Every business operates on cash flow. It is the lifeblood of a business. Without cash the business dies. A business with a healthy cash flow is much more enjoyable to run, as well as increases the value of the business and greatly reduces the stress of managing the business. Just like athletes taking the extra steps to improve their results, businesses can review their processes and improve their results. Here are 12 tips to improve your cash flow.
- Invoice and collect at the time of greatest value to the buyer. The buyer’s pain or motivation is usually the greatest at the time they place their order. Arranging for payment on the front end makes it easier for the buyer to part with the money.
- Time is money. The faster the product or service is delivered the greater the chance to create a happy customer and lower your cost to deliver. Follow up on back orders. By dragging out the process, handling costs increase and the opportunity for mistakes to happen increases. The customer’s value diminishes with time.

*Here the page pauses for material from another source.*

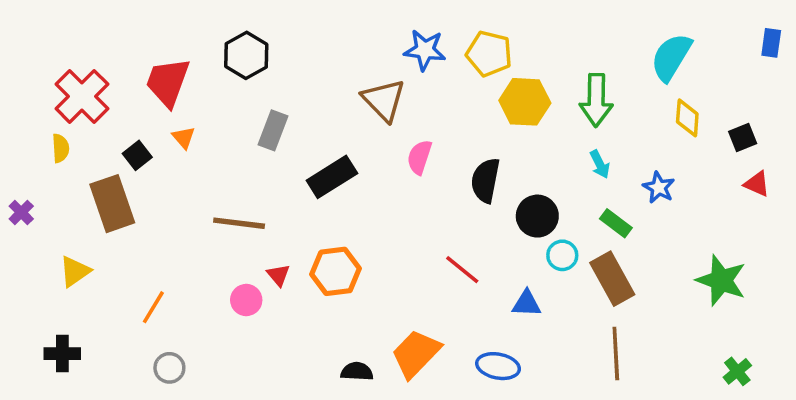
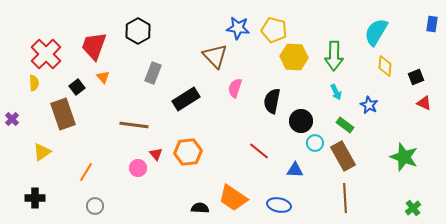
orange trapezoid: (416, 354) -> (233, 198), turned -100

- Clearly state your invoice terms and due date on the invoice. If you expect to be paid in 15 days – note the actual date you expect payment. This reduces the chances of the customer adjusting the due date – is it 15 days from when you delivered the product? 15 days from the invoice date? 15 days when the customer received the invoice? Or 15 days after the customer decides to pay it?
- Be easy to work with. Have fewer clicks on your website. Provide more options to pay. Clearly state your expectations. I wanted to purchase an iPad. A Google search told me I could get it from Apple or Walmart for the same price. I checked Apple first– however after searching for the order here button and not finding it. I skipped over to Walmart and ordered it.
- Reduce your chance for loss. For special orders, obtain a deposit to cover the cost just in case the order is cancelled.
- Offer the customer different levels of pricing options. Basic, medium and high end. Think – Car wash. When you pull into a car wash they offer 3 options – good, better and best. Most choose middle option – not the cheapest and not the most expensive.
- Increase sales with upsell items. Offer them with current orders or current customers. For example at McDonalds – do you want fries with that?
- Know and review your top 10 customers. Are you meeting all their needs? It is less expensive to sell to a current customer than finding a new customer. Are you contacting them weekly, monthly, quarterly or at least annually? Do they know you care?
- Build recurring sales and payments. Reduce the need to find new sales by selling a service or product that is consumed every month. Then set it up as an automatic monthly payment. Think warranty plan, supply replacement, service, etc.
- Encourage and reward customers to pay early. Add a free or low cost service for those who pay upfront. They get a taste of the other services you can provide and when the year is up – you may have another sale.
- Consider adding a coupon or discount on their next purchase.
- Review what you are offering that is free and of value to the customer. Consider breaking that out and adding it as an option. For example, you provide 24-hour response time for your best customers. You may do it, but does the customer know that and would they be willing to pay for that guarantee.
Every business can improve their cash flow. Profits are necessary to grow and be financially healthy. Customer, competition, economic environment are all changing, thus what worked yesterday may not work as well today. Sometimes just looking at the business from a different perspective provides opportunity.